« Vive Karamazov ! » Ce sont les derniers mots de ce livre grandiose et j'ajouterais « Vive
Dostoïevski » tant j'aimerais témoigner du génie de l'auteur russe et de la grandeur de son roman. Sachez que vous devrez vous réserver un mois de lecture pour le parcourir et qu'il n'est pas d'une lecture facile, car derrière le mystère d'un parricide se cache une oeuvre philosophique touffue. Mais cela en vaut la peine. L'intrigue tourne autour du meurtre d'un des personnages de fiction les plus ignobles jamais imaginés, Fiodor Pavlovitch, le père des frères Karamazov. Mais le meurtre n'est finalement qu'un détail dans l'architecture incroyable de l'oeuvre, car le roman n'est pas tant une histoire qu'une longue dissertation sur la nature humaine, qu'une exposition détaillée de la psychologie des personnages et qu'une série de digressions sur des sujets fondamentaux comme le libre arbitre, l'existence de Dieu, la responsabilité morale ou la vérité. C'est un roman plein d'esprit qui aborde des sujets intellectuels profonds et le génie de
Dostoïevski est indiscutable. "Le Grand Inquisiteur" est par exemple un chapitre extrêmement étrange et singulier, le récit du procès un moment d'opposition dialectique inégalé. Et la famille Karamazov, quelle famille ! Chacun de ces membres incarne des qualités ou des positions contradictoires : Fiodor, le père, est un homme riche, malhonnête et dépravé ; Mitia, l'ainé, hérite des passions de son père, l'impulsivité, l'orgueil, l'exaltation, mais il s'apaise parfois lors de touchants moments de tempérance ; Yvan, le cadet, est matérialiste, inflexible et cynique, c'est un intellectuel distingué dont la pensée évolue vers une intense curiosité spirituelle ; Aliocha, enfin, le benjamin, est idéaliste, aimant et aimable, sincère, dévot et naïf. Et puis il y a le fils illégitime, Smerdiakov, le serviteur du père, personnage difficile à cerner, épileptique, influençable et manquant d'éducation. Je terminerai avec les femmes qui les rendent fous et qui ne sont pas que des faire-valoir dans le roman. Grouchenka est une jeune beauté russe épanouie, autrefois humiliée. Elle est fière et arrogante et n'est pas perturbée par ses relations simultanées avec plusieurs hommes. Également fière, Katérina est issue de la noblesse, elle est généreuse et possède de la grandeur d'âme. Bref, on retrouve dans cette histoire une sorte de condensé de la société russe de l'époque. de grands thèmes sont abordés dans l'ouvrage que je ne vais pas détailler, mais seulement citer : la paternité, l'existence de Dieu, la religion et sa nécessité, la foi et ses bases, le libre arbitre, la vérité, le crime et l'efficacité de la punition, l'espoir et le cynisme, le nihilisme et l'absurdité de la vie, le destin des personnages dans un roman, l'architecture d'un récit, l'opposition dialectique de points de vue contradictoires. Je m'attarderai sur le thème de la paternité qui envahit le récit.

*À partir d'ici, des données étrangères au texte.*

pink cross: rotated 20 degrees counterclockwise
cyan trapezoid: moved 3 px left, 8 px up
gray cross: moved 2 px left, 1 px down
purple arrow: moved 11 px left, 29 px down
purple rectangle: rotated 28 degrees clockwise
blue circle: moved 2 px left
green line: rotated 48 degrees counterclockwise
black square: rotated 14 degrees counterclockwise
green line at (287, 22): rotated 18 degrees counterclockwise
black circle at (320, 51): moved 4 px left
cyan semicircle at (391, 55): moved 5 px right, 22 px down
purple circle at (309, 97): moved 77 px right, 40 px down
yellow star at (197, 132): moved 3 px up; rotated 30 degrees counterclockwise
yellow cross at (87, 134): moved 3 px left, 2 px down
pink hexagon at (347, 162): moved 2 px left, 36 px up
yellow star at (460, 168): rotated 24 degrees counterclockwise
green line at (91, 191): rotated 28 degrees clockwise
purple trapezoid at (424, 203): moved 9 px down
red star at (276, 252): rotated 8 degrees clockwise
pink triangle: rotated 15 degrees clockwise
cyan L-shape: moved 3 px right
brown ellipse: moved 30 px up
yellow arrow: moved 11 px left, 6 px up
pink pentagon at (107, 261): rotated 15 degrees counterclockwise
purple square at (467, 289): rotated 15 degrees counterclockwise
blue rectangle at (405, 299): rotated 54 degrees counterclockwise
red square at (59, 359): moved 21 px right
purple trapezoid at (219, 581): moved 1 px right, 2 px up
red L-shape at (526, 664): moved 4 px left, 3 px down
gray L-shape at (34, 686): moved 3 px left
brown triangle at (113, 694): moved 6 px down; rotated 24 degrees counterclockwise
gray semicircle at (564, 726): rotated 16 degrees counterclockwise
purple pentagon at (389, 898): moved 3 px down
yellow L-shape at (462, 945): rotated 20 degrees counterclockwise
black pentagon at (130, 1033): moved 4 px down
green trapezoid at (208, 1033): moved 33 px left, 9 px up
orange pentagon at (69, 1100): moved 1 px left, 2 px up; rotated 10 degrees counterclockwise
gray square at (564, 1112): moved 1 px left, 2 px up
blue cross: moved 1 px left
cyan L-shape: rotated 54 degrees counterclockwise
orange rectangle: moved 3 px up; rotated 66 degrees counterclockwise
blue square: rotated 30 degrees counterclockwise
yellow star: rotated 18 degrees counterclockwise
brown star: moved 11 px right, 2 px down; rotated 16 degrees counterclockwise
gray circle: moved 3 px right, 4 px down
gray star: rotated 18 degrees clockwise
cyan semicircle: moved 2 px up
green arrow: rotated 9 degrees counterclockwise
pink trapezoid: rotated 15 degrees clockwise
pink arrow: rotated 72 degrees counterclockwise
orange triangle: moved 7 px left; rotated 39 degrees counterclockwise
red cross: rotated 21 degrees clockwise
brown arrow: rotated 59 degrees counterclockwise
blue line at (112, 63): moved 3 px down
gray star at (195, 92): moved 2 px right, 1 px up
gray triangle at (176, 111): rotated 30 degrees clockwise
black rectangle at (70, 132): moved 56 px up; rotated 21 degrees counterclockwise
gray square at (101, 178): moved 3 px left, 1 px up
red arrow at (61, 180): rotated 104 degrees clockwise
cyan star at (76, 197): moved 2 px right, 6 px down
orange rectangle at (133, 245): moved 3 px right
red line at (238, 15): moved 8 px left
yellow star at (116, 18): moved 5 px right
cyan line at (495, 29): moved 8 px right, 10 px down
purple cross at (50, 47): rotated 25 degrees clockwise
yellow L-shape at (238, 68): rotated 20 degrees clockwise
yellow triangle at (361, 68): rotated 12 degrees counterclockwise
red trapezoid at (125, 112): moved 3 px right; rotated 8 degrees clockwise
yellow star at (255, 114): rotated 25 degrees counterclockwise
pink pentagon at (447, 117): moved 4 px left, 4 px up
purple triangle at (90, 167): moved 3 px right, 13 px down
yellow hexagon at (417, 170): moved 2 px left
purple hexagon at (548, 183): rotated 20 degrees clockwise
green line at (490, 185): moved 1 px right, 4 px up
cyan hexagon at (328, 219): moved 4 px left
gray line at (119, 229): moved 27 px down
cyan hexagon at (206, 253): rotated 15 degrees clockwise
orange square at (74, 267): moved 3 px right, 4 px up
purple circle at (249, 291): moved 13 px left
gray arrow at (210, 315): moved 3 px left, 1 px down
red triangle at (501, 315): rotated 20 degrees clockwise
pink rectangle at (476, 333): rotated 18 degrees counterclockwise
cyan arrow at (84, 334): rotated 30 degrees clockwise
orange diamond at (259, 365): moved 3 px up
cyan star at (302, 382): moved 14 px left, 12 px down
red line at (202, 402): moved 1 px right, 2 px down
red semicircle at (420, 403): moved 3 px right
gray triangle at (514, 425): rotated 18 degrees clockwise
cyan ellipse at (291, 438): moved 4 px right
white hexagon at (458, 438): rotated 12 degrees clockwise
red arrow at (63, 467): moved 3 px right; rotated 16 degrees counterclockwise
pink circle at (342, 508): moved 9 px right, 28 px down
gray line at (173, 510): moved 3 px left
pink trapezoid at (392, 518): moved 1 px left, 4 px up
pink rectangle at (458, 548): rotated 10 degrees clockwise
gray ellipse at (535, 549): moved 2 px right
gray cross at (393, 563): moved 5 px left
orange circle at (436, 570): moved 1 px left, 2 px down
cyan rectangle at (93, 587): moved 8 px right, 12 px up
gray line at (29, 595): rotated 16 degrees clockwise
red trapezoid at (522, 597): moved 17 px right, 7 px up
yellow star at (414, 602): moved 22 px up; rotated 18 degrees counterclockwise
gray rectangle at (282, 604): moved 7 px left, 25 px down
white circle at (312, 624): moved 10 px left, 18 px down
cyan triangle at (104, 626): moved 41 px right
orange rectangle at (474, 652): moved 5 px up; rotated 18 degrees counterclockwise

Dostoïevski l'aborde en permanence que ce soit pour poser la question du meurtre du père (Dieu ou Fiodor), mais aussi pour tenter d'exorciser la mort de son propre fils Alexeï peu de temps avant. L'irruption dans le récit de nombreux enfants est l'occasion de bouleversantes évocations, d'émotions simples, de moments de tendresse qui embellissent le roman d'une innocente douceur. Ilioucha, par exemple, enfant malade et mourant, apparait dans le roman à la fois pour expliquer que des actions apparemment insignifiantes peuvent avoir de lourdes conséquences, mais aussi pour illustrer le drame paternel qu'est la perte d'un enfant.
Dostoïevski dissèque les coeurs, ausculte les âmes, espionne les êtres, leurs certitudes, leurs illusions avec pudeur et mordant. "
Les frères Karamazov" est un récit fascinant qui transporte, enchante, fait réfléchir, sourire ou pleurer et auquel il faut dédier un jour ou l'autre un peu de son temps.